L’équipe de l’UNIGE et des HUG a réuni 36 personnes souffrant de la maladie des cauchemars de type non traumatique. Deux groupes ont été constitués : l’un devant mettre en pratique la thérapie couplée, l’autre la thérapie classique par IRT uniquement. « Nous avons demandé aux malades d’imaginer des scénarios alternatifs positifs à leurs cauchemars. Cependant, un des deux groupes de patients et patientes a effectué cet exercice alors qu’un son — un accord de piano majeur — était joué toutes les dix secondes. L’objectif était que ce son soit associé au scénario positif imaginé. De cette manière, lorsque le son était ensuite rejoué pendant le sommeil, il était plus susceptible de réactiver un souvenir positif dans les rêves », explique Sophie Schwartz, professeure ordinaire au Département des neurosciences fondamentales de la Faculté de médecine de l’UNIGE ainsi qu’au Centre suisse des sciences affectives.
Chaque personne a été munie d’un bandeau de sommeil contenant des électrodes mesurant l’activité cérébrale. À domicile, grâce à ce dispositif détectant les différentes phases de sommeil, l’accord de piano était rejoué toutes les dix secondes à chaque fois que le patient ou la patiente atteignait le sommeil paradoxal. L’exercice a été répété chaque nuit durant deux semaines.
Au terme de l’expérience, la fréquence des cauchemars a diminué dans les deux groupes, mais davantage dans le groupe où le scénario positif était associé au son. « De plus, cette association a entraîné une augmentation des rêves positifs », précise Alice Clerget, étudiante en master au Département des neurosciences fondamentales de la Faculté de médecine de l’UNIGE, qui a activement participé à cette étude. Enfin, les bénéfices du traitement couplé étaient encore perceptibles trois mois après l’expérience, les patients et patientes du groupe avec son associé (TMR) présentant toujours moins de cauchemars que ceux/celles du groupe sans TMR.
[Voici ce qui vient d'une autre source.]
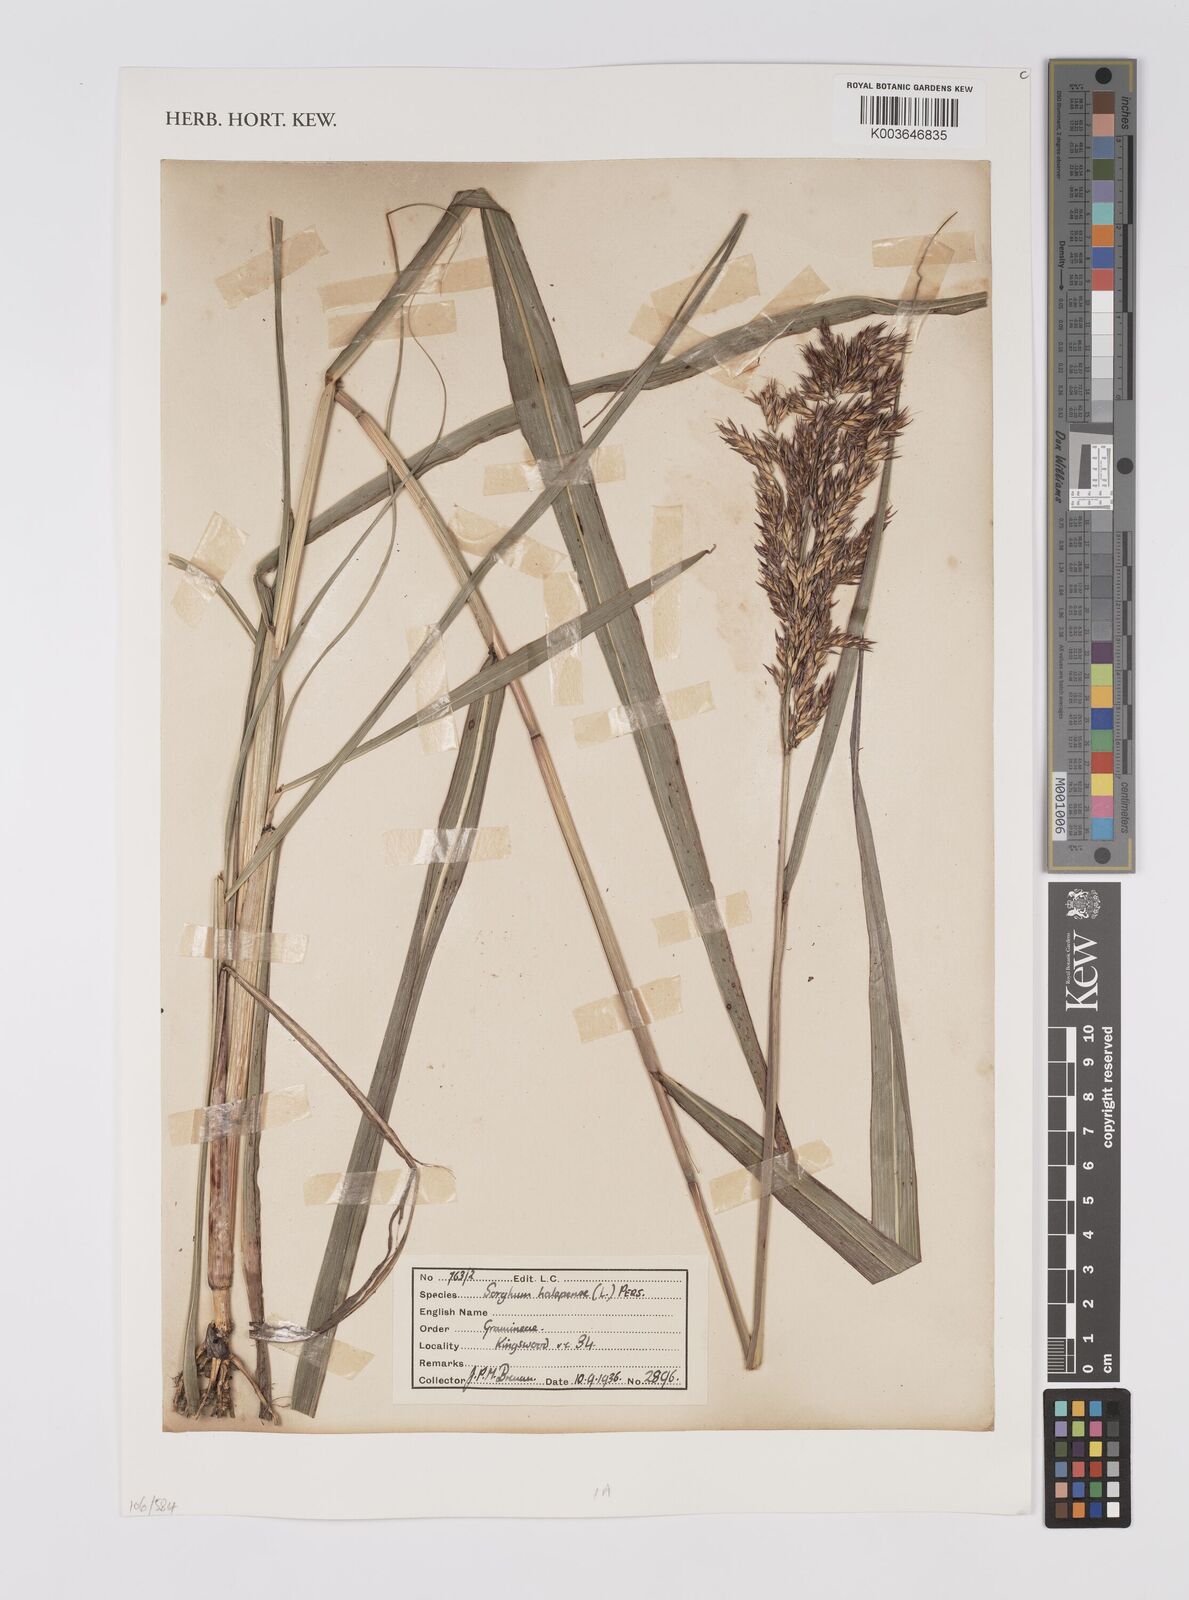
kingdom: Plantae
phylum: Tracheophyta
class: Liliopsida
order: Poales
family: Poaceae
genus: Sorghum
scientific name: Sorghum halepense
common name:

« Si les résultats du couplage de thérapie devront être répliqués avant que cette méthode ne puisse être largement appliquée, tout semble indiquer qu’il s’agit d’un nouveau traitement particulièrement efficace pour venir à bout de la maladie des cauchemars. Pour nous, la prochaine étape consistera à tester cette méthode sur les cauchemars liés à un stress post-traumatique », conclut Lampros Perogamvros. Ces résultats ouvrent par ailleurs de nouvelles perspectives pour le traitement d’autre troubles tels que l’insomnie et les symptômes plus larges du stress post-traumatique, comme les flashbacks et l’anxiété.